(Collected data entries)
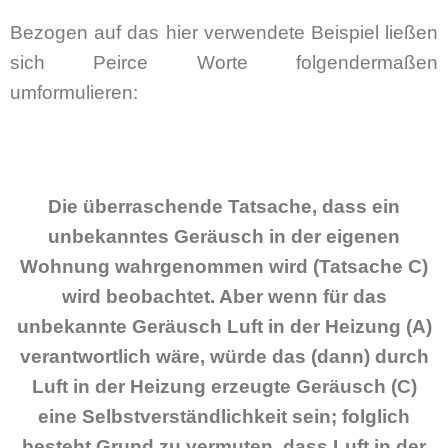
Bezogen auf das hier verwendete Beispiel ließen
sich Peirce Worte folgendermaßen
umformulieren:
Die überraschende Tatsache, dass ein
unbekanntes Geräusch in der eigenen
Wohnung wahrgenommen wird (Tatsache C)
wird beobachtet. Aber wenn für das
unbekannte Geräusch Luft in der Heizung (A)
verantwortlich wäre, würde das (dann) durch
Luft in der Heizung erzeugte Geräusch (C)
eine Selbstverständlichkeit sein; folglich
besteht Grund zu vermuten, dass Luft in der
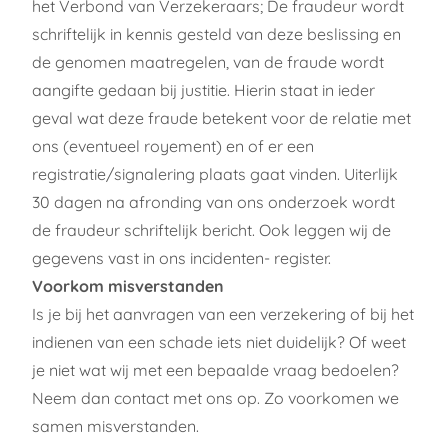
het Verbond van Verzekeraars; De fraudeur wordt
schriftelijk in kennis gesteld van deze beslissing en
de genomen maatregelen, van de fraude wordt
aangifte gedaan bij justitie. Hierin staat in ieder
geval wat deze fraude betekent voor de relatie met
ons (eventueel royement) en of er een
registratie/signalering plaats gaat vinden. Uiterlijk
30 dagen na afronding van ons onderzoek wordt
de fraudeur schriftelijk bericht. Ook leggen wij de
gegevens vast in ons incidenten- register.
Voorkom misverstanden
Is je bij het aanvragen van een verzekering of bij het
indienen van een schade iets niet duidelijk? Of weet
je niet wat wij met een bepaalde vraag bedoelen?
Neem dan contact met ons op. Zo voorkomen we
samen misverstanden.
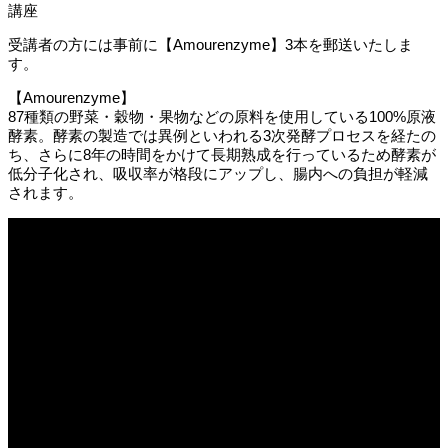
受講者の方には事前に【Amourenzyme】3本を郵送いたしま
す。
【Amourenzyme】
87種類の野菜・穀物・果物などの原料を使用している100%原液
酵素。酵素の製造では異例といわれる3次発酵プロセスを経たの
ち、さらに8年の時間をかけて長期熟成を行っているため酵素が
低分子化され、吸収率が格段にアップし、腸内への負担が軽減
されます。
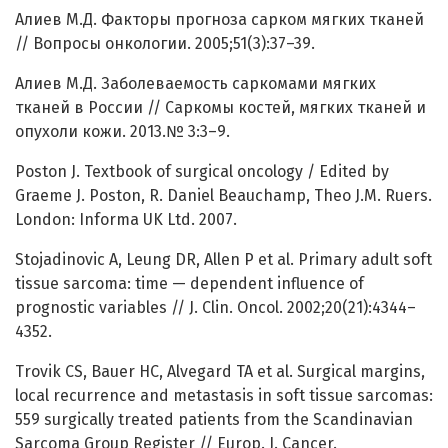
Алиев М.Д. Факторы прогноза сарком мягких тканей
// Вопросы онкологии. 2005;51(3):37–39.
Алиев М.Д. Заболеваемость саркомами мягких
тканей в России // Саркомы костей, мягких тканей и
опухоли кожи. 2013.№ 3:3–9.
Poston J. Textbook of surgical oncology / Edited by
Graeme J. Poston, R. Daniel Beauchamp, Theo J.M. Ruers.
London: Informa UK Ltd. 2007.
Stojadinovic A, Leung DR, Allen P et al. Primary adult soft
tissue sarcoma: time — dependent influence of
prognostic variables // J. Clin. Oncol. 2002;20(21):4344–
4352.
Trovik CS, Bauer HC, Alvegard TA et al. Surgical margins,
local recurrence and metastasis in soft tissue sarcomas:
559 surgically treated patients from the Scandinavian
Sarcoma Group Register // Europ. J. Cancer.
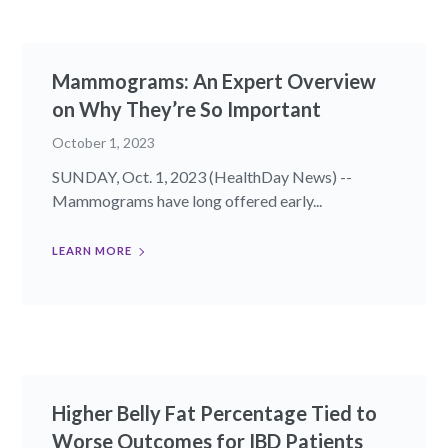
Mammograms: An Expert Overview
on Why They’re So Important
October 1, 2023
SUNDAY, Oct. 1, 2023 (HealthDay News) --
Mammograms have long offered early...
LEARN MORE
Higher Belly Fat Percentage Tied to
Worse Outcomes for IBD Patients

* * *

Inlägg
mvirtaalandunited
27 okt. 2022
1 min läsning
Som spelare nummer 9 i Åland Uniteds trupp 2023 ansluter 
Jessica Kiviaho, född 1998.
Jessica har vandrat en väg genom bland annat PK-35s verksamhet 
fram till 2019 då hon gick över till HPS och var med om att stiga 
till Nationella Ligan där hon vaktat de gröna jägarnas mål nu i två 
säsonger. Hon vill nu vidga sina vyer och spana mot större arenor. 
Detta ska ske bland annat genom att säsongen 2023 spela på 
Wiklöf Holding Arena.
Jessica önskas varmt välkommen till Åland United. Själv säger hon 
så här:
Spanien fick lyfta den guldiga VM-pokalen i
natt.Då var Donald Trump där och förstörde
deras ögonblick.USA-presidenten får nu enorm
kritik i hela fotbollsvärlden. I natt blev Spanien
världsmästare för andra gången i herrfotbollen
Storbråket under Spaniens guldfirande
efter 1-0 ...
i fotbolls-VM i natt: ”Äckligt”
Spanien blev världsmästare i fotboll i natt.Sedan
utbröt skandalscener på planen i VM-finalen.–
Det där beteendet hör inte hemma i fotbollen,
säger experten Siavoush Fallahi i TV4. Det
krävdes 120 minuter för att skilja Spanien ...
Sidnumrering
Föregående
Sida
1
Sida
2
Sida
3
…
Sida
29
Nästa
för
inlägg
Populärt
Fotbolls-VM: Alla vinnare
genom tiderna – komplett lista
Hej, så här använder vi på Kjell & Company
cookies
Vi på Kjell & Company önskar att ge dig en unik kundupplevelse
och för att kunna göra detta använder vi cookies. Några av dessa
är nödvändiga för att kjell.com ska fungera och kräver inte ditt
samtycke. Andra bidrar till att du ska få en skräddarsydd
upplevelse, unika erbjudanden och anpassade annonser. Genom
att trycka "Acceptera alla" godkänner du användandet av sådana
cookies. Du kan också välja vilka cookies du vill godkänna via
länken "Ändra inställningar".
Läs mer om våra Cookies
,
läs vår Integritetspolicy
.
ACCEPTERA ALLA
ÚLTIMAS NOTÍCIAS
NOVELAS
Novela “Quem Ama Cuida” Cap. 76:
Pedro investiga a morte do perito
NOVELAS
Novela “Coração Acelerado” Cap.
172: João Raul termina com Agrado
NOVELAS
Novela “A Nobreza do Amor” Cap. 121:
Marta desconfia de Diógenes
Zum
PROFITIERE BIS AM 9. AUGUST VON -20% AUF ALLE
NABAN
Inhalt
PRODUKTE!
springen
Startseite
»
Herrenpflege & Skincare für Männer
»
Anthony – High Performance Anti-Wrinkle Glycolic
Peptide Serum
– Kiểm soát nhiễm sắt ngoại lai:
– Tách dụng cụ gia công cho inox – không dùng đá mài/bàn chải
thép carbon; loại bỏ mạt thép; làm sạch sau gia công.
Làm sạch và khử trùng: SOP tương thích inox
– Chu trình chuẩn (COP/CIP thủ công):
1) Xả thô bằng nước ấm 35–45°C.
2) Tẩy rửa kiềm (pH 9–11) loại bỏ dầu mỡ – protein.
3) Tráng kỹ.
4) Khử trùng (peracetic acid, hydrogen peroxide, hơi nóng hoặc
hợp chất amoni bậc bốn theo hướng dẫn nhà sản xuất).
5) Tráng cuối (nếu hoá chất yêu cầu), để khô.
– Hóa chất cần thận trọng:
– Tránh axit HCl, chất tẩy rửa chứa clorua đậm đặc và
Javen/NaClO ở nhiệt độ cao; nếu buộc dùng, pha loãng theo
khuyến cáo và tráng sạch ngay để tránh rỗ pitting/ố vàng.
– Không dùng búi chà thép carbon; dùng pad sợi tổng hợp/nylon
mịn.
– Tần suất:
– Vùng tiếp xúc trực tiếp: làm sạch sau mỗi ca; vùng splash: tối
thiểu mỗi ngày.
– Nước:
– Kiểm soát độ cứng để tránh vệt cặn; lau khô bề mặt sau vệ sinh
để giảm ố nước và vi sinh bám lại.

--

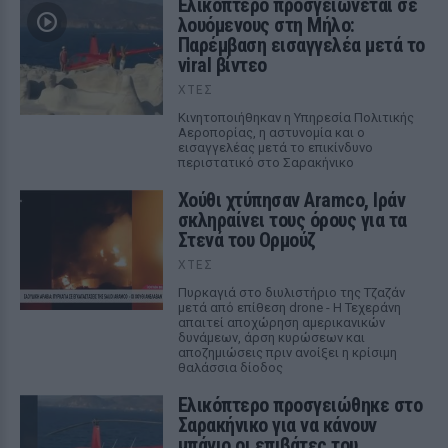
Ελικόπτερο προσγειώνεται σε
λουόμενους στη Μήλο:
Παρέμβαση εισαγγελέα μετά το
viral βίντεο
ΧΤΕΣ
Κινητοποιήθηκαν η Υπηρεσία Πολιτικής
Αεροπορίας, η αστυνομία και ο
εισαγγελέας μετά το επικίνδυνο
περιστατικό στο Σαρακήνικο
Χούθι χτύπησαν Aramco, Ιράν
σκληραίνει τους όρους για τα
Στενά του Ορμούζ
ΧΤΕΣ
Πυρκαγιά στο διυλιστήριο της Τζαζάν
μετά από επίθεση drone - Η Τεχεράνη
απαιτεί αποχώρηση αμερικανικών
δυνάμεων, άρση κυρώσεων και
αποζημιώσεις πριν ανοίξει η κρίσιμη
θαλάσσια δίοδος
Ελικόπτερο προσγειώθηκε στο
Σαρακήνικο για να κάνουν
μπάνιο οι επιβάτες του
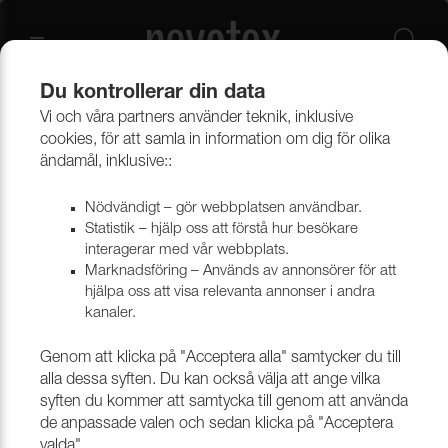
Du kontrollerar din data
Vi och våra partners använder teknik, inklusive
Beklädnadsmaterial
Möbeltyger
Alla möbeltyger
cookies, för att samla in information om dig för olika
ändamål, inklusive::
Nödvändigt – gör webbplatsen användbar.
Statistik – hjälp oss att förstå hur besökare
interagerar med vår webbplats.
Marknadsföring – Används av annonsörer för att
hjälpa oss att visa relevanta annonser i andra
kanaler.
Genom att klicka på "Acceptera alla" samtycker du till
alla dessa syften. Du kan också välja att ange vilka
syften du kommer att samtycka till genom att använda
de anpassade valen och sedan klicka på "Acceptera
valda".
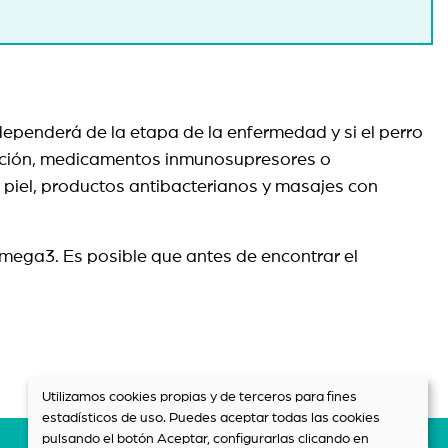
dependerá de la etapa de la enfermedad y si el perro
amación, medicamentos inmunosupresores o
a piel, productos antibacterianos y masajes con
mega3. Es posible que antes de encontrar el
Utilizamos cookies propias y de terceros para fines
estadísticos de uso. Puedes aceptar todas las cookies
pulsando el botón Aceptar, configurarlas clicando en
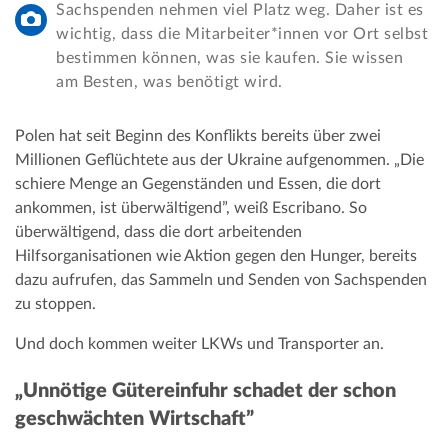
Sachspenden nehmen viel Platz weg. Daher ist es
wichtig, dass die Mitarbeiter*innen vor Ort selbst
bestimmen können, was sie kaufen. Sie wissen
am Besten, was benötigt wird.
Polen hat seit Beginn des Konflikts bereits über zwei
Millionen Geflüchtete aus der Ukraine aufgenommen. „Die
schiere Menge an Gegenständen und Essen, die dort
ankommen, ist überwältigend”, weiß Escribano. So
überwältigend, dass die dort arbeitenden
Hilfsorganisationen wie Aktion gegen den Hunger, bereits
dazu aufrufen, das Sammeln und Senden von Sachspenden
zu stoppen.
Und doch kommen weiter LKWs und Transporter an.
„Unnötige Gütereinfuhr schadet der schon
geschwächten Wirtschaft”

#### [Task to carry out]
Starting at the line above with "unbekanntes Geräusch in der eigenen", output every line exactly up to and including the line with "je niet wat", but none of the pictures.

#### [Output of the task]
unbekanntes Geräusch in der eigenen
Wohnung wahrgenommen wird (Tatsache C)
wird beobachtet. Aber wenn für das
unbekannte Geräusch Luft in der Heizung (A)
verantwortlich wäre, würde das (dann) durch
Luft in der Heizung erzeugte Geräusch (C)
eine Selbstverständlichkeit sein; folglich
besteht Grund zu vermuten, dass Luft in der
het Verbond van Verzekeraars; De fraudeur wordt
schriftelijk in kennis gesteld van deze beslissing en
de genomen maatregelen, van de fraude wordt
aangifte gedaan bij justitie. Hierin staat in ieder
geval wat deze fraude betekent voor de relatie met
ons (eventueel royement) en of er een
registratie/signalering plaats gaat vinden. Uiterlijk
30 dagen na afronding van ons onderzoek wordt
de fraudeur schriftelijk bericht. Ook leggen wij de
gegevens vast in ons incidenten- register.
Voorkom misverstanden
Is je bij het aanvragen van een verzekering of bij het
indienen van een schade iets niet duidelijk? Of weet
je niet wat wij met een bepaalde vraag bedoelen?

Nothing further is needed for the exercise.